ACTIVITY: Work out how many lines of the listing below include the string "paint", and give that number alone.

::::

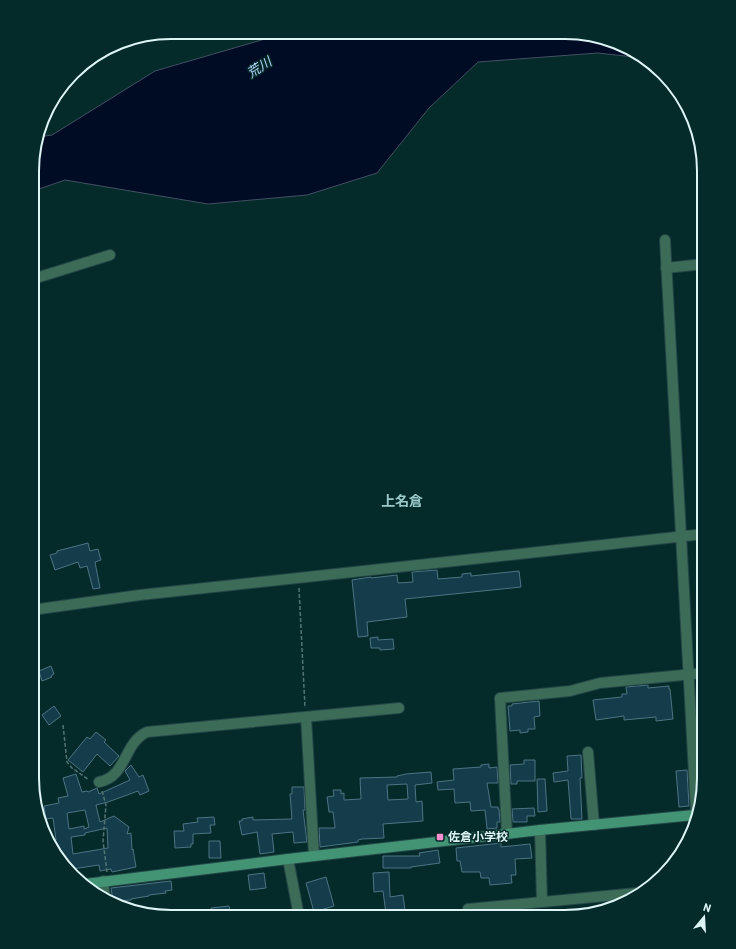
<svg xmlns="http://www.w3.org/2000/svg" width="736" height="949" font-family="Barlow,'Noto Sans JP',sans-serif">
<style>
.water{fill:#000b24;stroke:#425163}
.building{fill:#153c4a;stroke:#4d7483;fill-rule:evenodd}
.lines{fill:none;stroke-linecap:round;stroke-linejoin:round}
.street-casing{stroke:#234646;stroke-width:12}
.secondary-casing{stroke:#234646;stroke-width:12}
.path{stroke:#537474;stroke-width:1.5;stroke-dasharray:4 2;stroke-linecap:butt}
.street{stroke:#3c6b58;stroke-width:10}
.secondary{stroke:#439375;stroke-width:10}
.poi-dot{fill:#f690cf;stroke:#052a2a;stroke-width:1.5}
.labels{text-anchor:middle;stroke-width:3;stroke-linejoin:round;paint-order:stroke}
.poi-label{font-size:12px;font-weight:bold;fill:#ddf5f5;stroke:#052a2a;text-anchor:start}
.water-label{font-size:13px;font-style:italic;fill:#b9d7fe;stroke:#052a2a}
.quarter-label{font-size:14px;font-weight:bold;fill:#99c8c8;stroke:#052a2a}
.rim{fill:none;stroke:#ddf5f5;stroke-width:2}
</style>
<rect width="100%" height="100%" fill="#052a2a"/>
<!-- water -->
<path class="water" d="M289,32L584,33L643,58L598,53L478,62L429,108L377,173L307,195L208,204L65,180L33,191V152L38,137L52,135L155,71Z"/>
<!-- building -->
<g class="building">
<path d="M88,543L90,551L98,549L101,560L95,562L100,588L93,589L87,566L80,568L78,562L55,570L50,555L57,553V551Z"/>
<path d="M437,570L438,579L462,577V574L471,573V576L519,571L521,587L405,599L407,617L367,622L368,636L358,637L352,580L371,577V578L397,575L398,583L413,582L412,572Z"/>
<path d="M378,637V640L393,639L394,649L380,650V648H371L370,638Z"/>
<path d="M51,666L54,674L51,676L52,677L42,681L39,671Z"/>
<path d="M648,685V688L669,686V689H670L673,719L656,721V717L624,720V716L596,720L593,700L622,697V694H627L626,687Z"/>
<path d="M539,701L540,716L534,717L535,729H528V732L520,733V730L510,731L508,706H512V704Z"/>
<path d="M54,706L61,716L49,725L42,715Z"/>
<path d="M96,732L106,740L104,742L119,756L110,766L97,754L83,772L68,760L87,737L90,739Z"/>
<path d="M581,755L582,778H580L582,819H571L568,780L554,782L553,773L568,771L567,756Z"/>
<path d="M524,760H535V781H517V784H511L510,765L524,764Z"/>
<path d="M489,764V768L497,767L498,783H487L491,807H498V809H499L500,822H497V828L487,829L485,810L471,811L470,802L455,803L454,789L438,790L437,782L454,780L453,769L481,767V765Z"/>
<path d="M131,765L139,777L143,775L149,791L140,795L138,791L108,802L96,805L100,822L114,816L129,827L127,834L131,833L132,850L133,849L136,867L112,872L111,869L100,871L99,865L72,869L64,859L63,853L59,854L47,841L56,840L53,818L46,819L44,806L59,803L58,798L68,796L63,778L76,774L82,792L87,791L88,792L97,788L99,794L130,780L125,771ZM85,810L89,827L84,829V826L69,829L67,813ZM107,828L108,848L73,854L71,837L85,835V833Z"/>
<path d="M687,770L689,806L679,807L676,771Z"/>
<path d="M431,772L432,783L415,785L416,802L422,801L423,821L383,824L384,838L362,839L358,840V842L320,847L319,828H335L333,812H329L327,797L334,796L333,790H341V794L344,793V800L361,799L360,778L397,777V776L406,774ZM407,784L408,799L388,800L387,785Z"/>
<path d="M537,779H545L547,811L538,812Z"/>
<path d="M292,787H304L305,810H303L307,842L294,843L293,832L272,834L274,852L260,854L257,832L242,835L239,821H242V819L253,817V820L292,819L290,794H292Z"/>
<path d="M534,808L535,816H527V822H513L512,809Z"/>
<path d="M214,817L215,825H210L211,833L193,834V844H191V847L175,848L174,831H184L183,824L198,822L197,818Z"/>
<path d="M209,841H220L221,858H209Z"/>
<path d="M501,843V847L530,844L532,858L515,859L516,875H511L512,883L490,885L489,878H481L480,872H462L460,861H457L456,848Z"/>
<path d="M438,850L440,863L411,867V868H383V856H420L419,853Z"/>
<path d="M389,872L390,897L403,895L405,910L386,914L383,891L374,892L373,873Z"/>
<path d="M264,873L266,888L250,890L248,875Z"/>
<path d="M326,877L334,906L314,912L306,883Z"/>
<path d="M171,881L172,890L165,891L166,893L149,895V896L131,899V900L113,901L111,888Z"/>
<path d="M229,906L231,916H212L211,908Z"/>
</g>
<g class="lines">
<defs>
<g id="street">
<path d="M665,240L696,811"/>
<path d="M666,268L704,264"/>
<path d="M33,279L110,255"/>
<path d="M32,610L140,595L704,534"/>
<path d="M306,717L314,856"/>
<path d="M588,752L594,825"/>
<path d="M99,782C127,777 123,743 147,732L399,708"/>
<path d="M540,830L542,902"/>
<path d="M507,834L500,698L570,691L600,683L704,673"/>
<path d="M288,859L299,916"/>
<path d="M103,881L105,898"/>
<path d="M468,917V909L637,893"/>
</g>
<path id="secondary" d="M85,884L288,859L540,830L694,815"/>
</defs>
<!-- street casing -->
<use href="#street" class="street-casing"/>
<!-- secondary casing -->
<use href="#secondary" class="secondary-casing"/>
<!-- path -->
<g class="path">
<path d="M299,588L305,708"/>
<path d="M63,725L67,762L72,768L89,780"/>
<path d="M102,791L106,805L103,841L107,872"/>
</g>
<!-- street -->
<use href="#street" class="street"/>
<!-- secondary -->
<use href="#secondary" class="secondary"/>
</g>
<!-- markers -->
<rect class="poi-dot" x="436" y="833" width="8" height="8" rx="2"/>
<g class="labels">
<!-- poi labels -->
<g class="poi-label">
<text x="448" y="841">佐倉小学校</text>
</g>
<!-- water labels -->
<g class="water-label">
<text transform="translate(259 67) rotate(-33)" y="5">荒川</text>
</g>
<!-- quarter labels -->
<g class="quarter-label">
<text x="402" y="506">上名倉</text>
</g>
</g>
<!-- crop -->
<path d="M0 0H736V949H0ZM171 39H565A132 132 0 0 1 697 171V778A132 132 0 0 1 565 910H171A132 132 0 0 1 39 778V171A132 132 0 0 1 171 39Z" fill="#052a2a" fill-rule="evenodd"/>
<path class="rim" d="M171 39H565A132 132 0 0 1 697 171V778A132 132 0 0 1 565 910H171A132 132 0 0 1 39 778V171A132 132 0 0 1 171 39Z"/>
<!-- north arrow -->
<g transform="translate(704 917) rotate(18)" stroke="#052a2a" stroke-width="3" paint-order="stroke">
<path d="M0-3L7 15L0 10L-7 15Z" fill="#ddf5f5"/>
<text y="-6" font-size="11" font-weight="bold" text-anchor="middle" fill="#ddf5f5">N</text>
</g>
</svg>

::::

EXERCISE SOLUTION: 2